Since measuring Dp/Do is instrumentally
challenging and requires maintaining
controlled boundary conditions, different
predictive models have been developed to
estimate Dp/Do from easily measurable soil
properties such as air-filled porosity (ε) and soil
total porosity (Ф). In this study, a total of 593
gas diffusivity measurements conducted on 150
data from differently characterized
undisturbed Danish soils were used to evaluate
the performance of five prospective predictive
models developed over the period of 1904 -2013.
The selected soils represent agricultural soils,
forest soils, urban soils, and landfill cover soils
and measurements were within a selected range
of matric potentials (−10 to −500 cm H2O)

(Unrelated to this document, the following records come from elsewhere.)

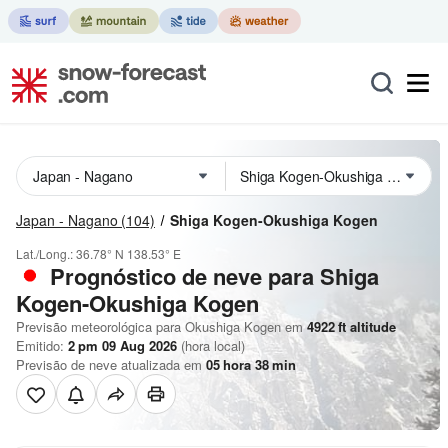
Japan - Nagano
(104)
Shiga Kogen-Okushiga Kogen
Lat./Long.:
36.78° N
138.53° E
Prognóstico de neve para Shiga
Kogen-Okushiga Kogen
Previsão meteorológica para Okushiga Kogen em
4922
ft
altitude
Emitido:
2 pm 09 Aug 2026
(hora local)
Previsão de neve atualizada em
05
hora
38
min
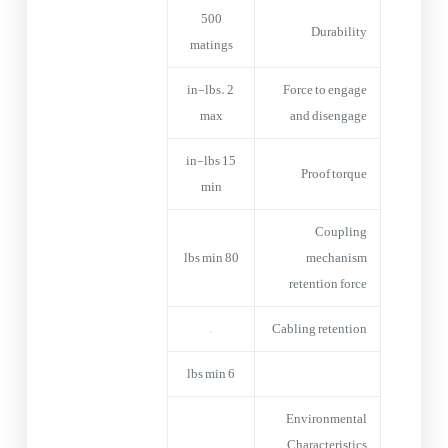
500
Durability
matings
2 in-lbs.
Force to engage
max
and disengage
15 in-lbs
Proof torque
min
Coupling
80 lbs min
mechanism
retention force
–
Cabling retention
6 lbs min
Environmental
Characteristics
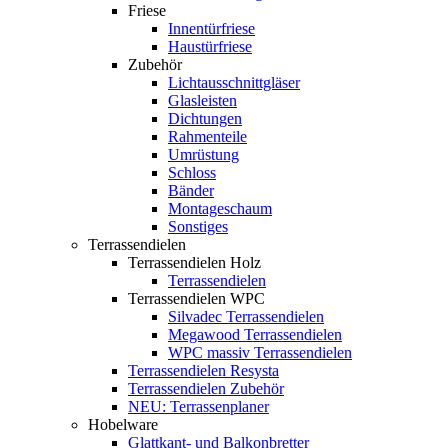
Friese
Innentürfriese
Haustürfriese
Zubehör
Lichtausschnittgläser
Glasleisten
Dichtungen
Rahmenteile
Umrüstung
Schloss
Bänder
Montageschaum
Sonstiges
Terrassendielen
Terrassendielen Holz
Terrassendielen
Terrassendielen WPC
Silvadec Terrassendielen
Megawood Terrassendielen
WPC massiv Terrassendielen
Terrassendielen Resysta
Terrassendielen Zubehör
NEU: Terrassenplaner
Hobelware
Glattkant- und Balkonbretter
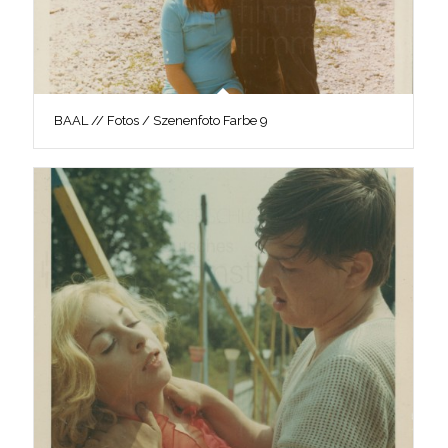
BAAL // Fotos / Szenenfoto Farbe 9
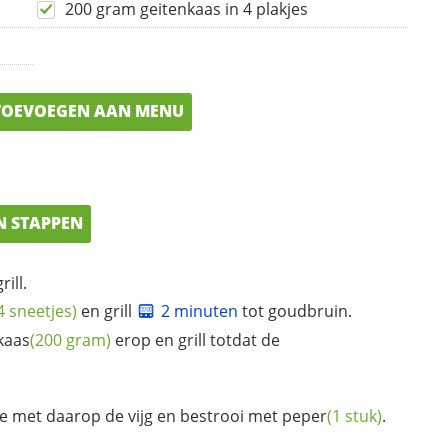
200 gram geitenkaas in 4 plakjes
OEVOEGEN AAN MENU
N STAPPEN
ill.
4 sneetjes)
en grill
2 minuten
tot goudbruin.
kaas
(200 gram)
erop en grill totdat de
e met daarop de vijg en bestrooi met
peper
(1 stuk)
.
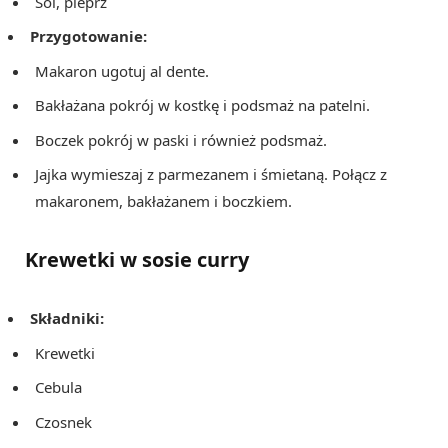
Sól, pieprz
Przygotowanie:
Makaron ugotuj al dente.
Bakłażana pokrój w kostkę i podsmaż na patelni.
Boczek pokrój w paski i również podsmaż.
Jajka wymieszaj z parmezanem i śmietaną. Połącz z
makaronem, bakłażanem i boczkiem.
Krewetki w sosie curry
Składniki:
Krewetki
Cebula
Czosnek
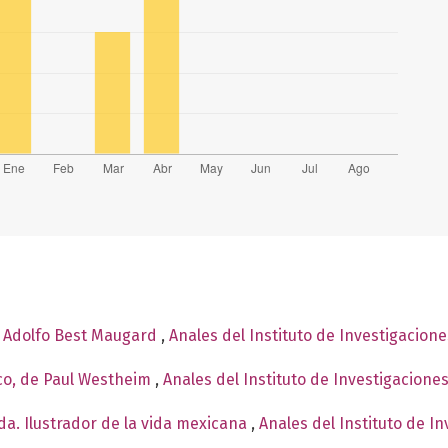
e Adolfo Best Maugard
,
Anales del Instituto de Investigacion
co, de Paul Westheim
,
Anales del Instituto de Investigacione
a. Ilustrador de la vida mexicana
,
Anales del Instituto de I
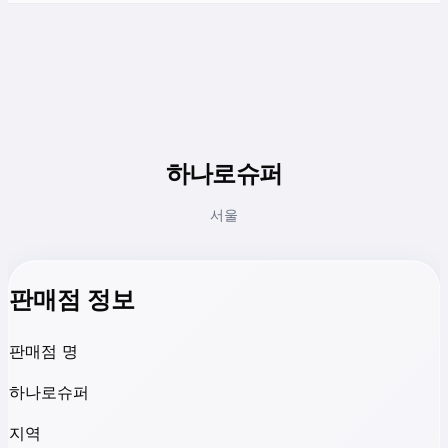
하나로슈퍼
서울
판매점 정보
판매점 명
하나로슈퍼
지역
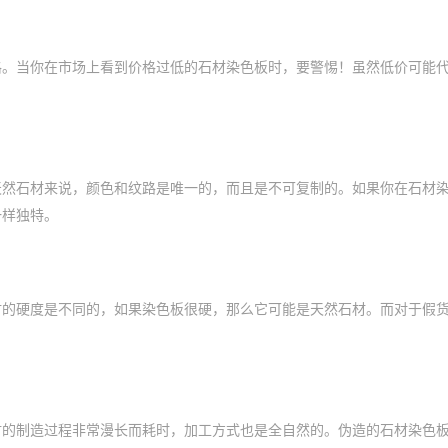
格。当你在市场上看到价格过低的石材染色板时，要警惕！虽然低价可能
天然石材来说，颜色和纹路是唯一的，而且是不可复制的。如果你在石材
一样独特。
材的硬度是不同的，如果染色板很硬，那么它可能是天然石材。而对于假
材的制造过程非常漫长而耗时，加工方式也是全自然的。伪造的石材染色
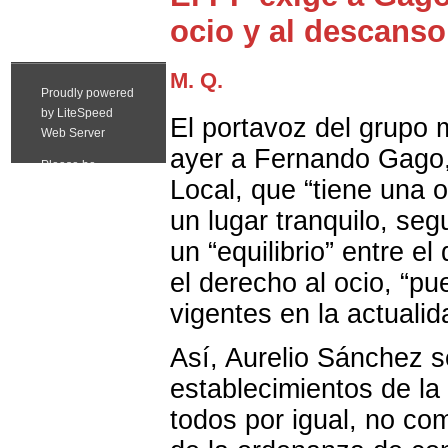
ocio y al descanso
M. Q.
El portavoz del grupo 
ayer a Fernando Gago, 
Local, que “tiene una 
un lugar tranquilo, seg
un “equilibrio” entre e
el derecho al ocio, “pu
vigentes en la actualid
Así, Aurelio Sánchez se
establecimientos de la
todos por igual, no co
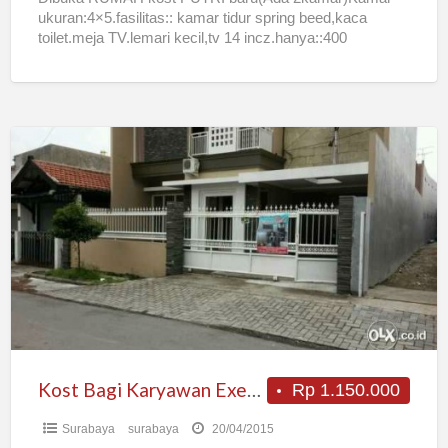
ukuran:4×5.fasilitas:: kamar tidur spring beed,kaca
toilet.meja TV.lemari kecil,tv 14 incz.hanya::400
(perorang ).Kalau 1 kamar untuk 2orang.750.ajja. .
Untuk(listrik,air,masak memasak
[…]
Kost
Bagi
Karyawan
Executive
Bersih
Dan
Nyaman
Kost Bagi Karyawan Executive Bersih Dan Nyaman
Rp 1.150.000
Surabaya
surabaya
20/04/2015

typically occurring in subsurface. Results of the
model comparison made using two statistical
indices (RMSE and Bias) showed that widely
used model for repacked soils made a significant
overprediction of undisturbed data. This study
clearly distinguished the effect of soil structure
status on soil gas diffusivity as demonstrated by
the best performance of SWLR model over the
other predictive models by yielding minimum
RMSE and bias.